Im Bereich des Schutzes vor antimuslimischem Rassismus bestehen Lücken. Eine groß angelegte Studie zu „Diskriminierungserfahrungen in Österreich“ belegte, dass muslimische Befragte zu 78% eine Diskriminierung in den letzten drei Jahren erlebt haben. Die Diskriminierungsmerkmale ethnische Zugehörigkeit und Religion treten häufig gemeinsam auf – die Betroffenen werden häufig auf Grund beider Merkmale gleichzeitig diskriminiert. Im Bereich „Wohnen“ gaben 35% der befragten Personen muslimischen Glaubens an auf Grund ihres Glaubens diskriminiert worden zu sein (SORA im Auftrag der AK; Daniel Schönherr / Bettina Leibetseder / Winfried Moser / Christoph Hofinger, 2019: Diskriminierungserfahrungen in Österreich. Erleben von Ungleichbehandlung, Benachteiligung und Herabwürdigung in den Bereichen Arbeit, Wohnen, medizinische Dienstleistungen und Ausbildung). Zu beunruhigenden Ergebnissen bezüglich der Einstellung von Österreicher:innen gegenüber Muslim:innen kommt auch eine Untersuchung des Social Survey Österreich – über ein Drittel der Befragten steht Muslim:innen negativ gegenüber (Assoz. Prof. Dr. Wolfgang Aschauer, Universität Salzburg, 2018: Einstellungen zu Muslimen in Österreich – Ergebnisse des Sozialen Survey 2018). 
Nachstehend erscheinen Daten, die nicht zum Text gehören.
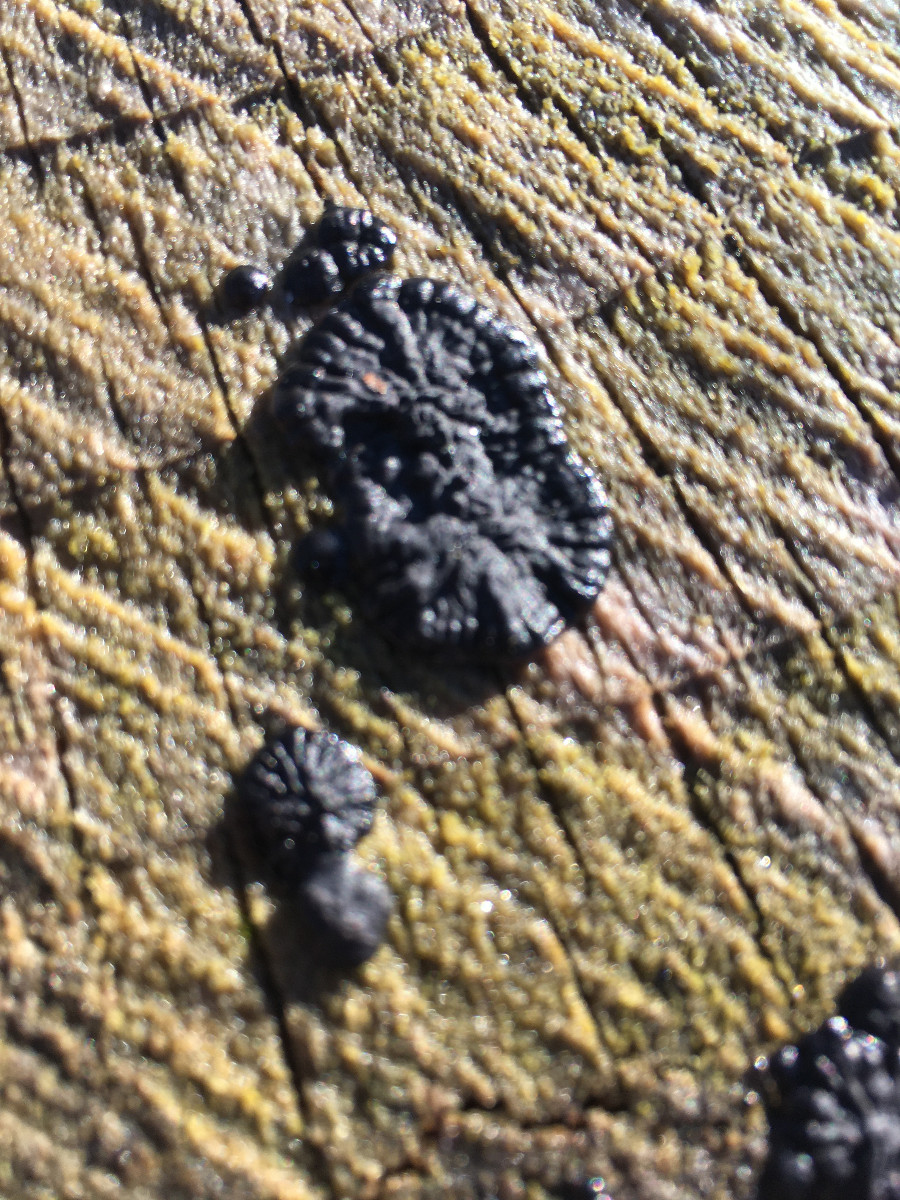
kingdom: Fungi
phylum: Basidiomycota
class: Agaricomycetes
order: Auriculariales
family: Auriculariaceae
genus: Exidia
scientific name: Exidia pithya
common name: gran-bævretop
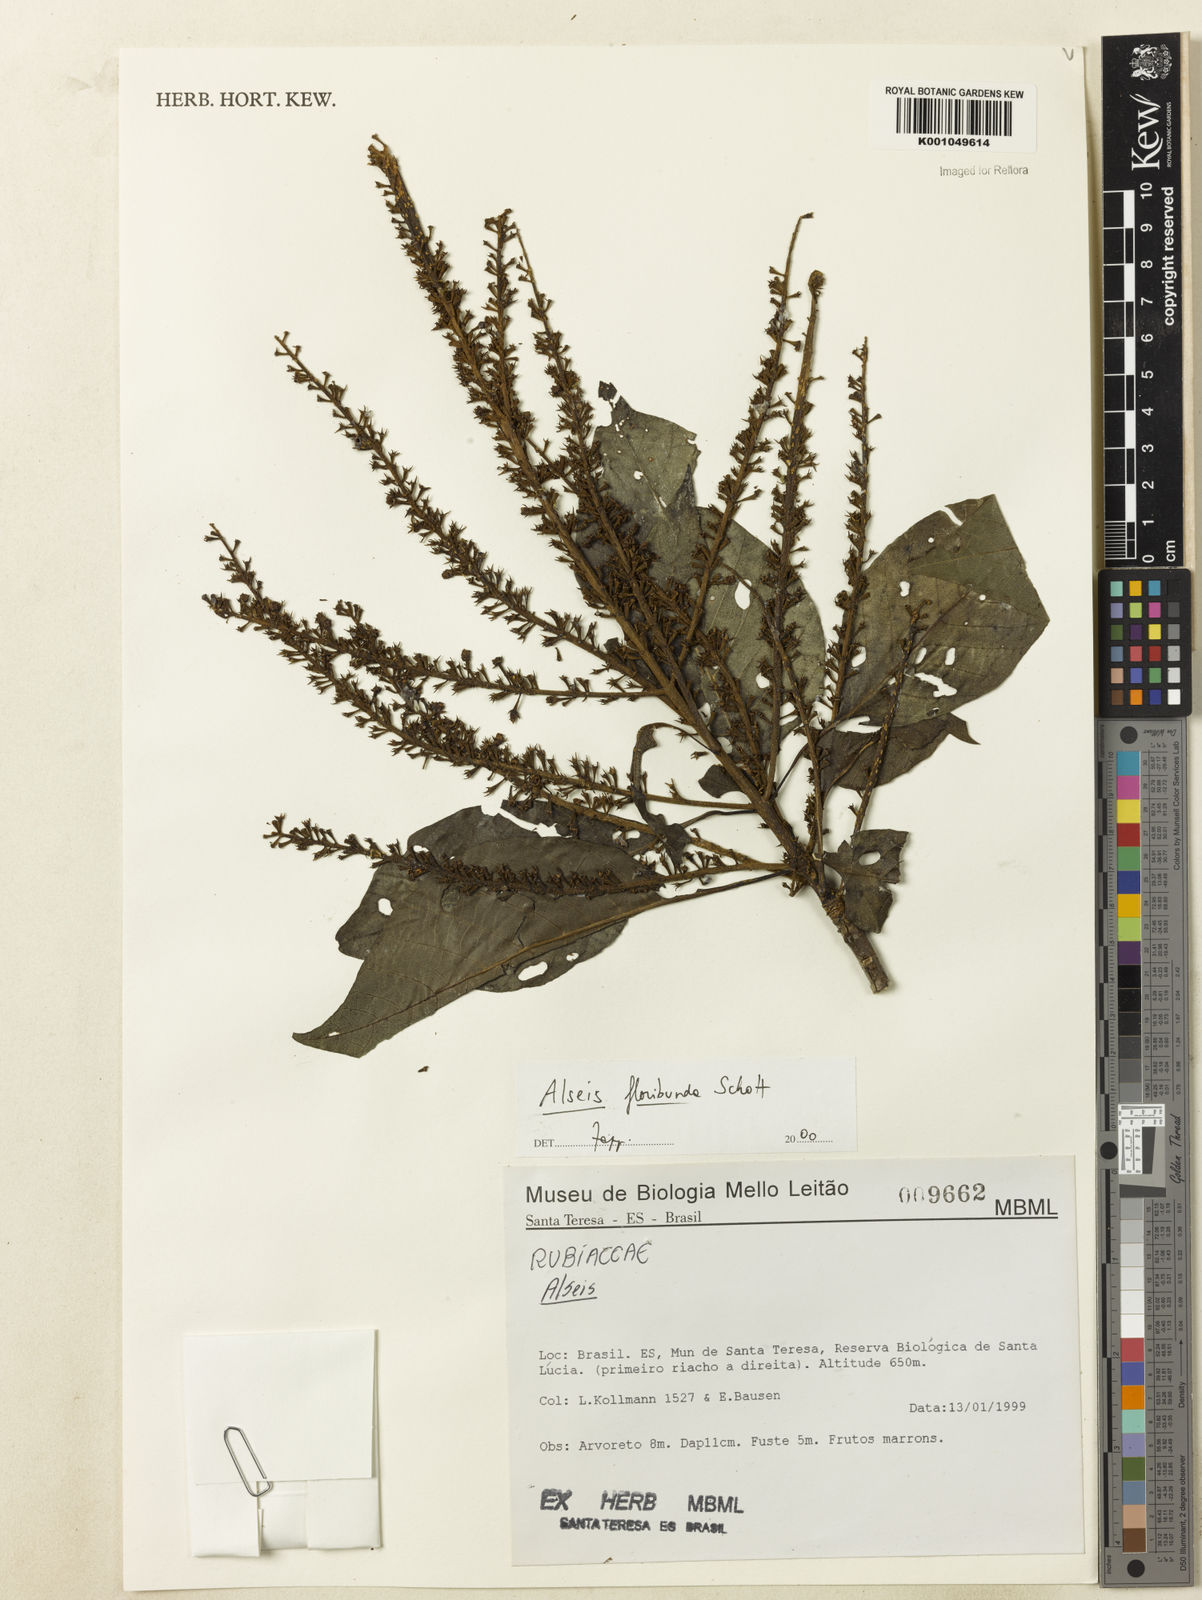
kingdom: Plantae
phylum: Tracheophyta
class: Magnoliopsida
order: Gentianales
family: Rubiaceae
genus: Alseis
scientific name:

Unabhängig davon, dass die GAW ein Klagsrecht fordert, um Rechtssicherheit in Grenzfällen des GlBG herstellen zu können, sind die Angleichung des Schutzes für alle Diskriminierungsgründe und der Abbau der Zersplitterung unter den Top fünf wichtigsten Forderungen der GAW im aktuellen Bericht über die Tätigkeiten und Wahrnehmungen 2018/2019. So steht an erster Stelle der aktuellen fünf wichtigsten Forderungen der GAW, das Schutzniveau für Diskriminierung in allen Bereichen des GlBG anzugleichen (Levelling-up).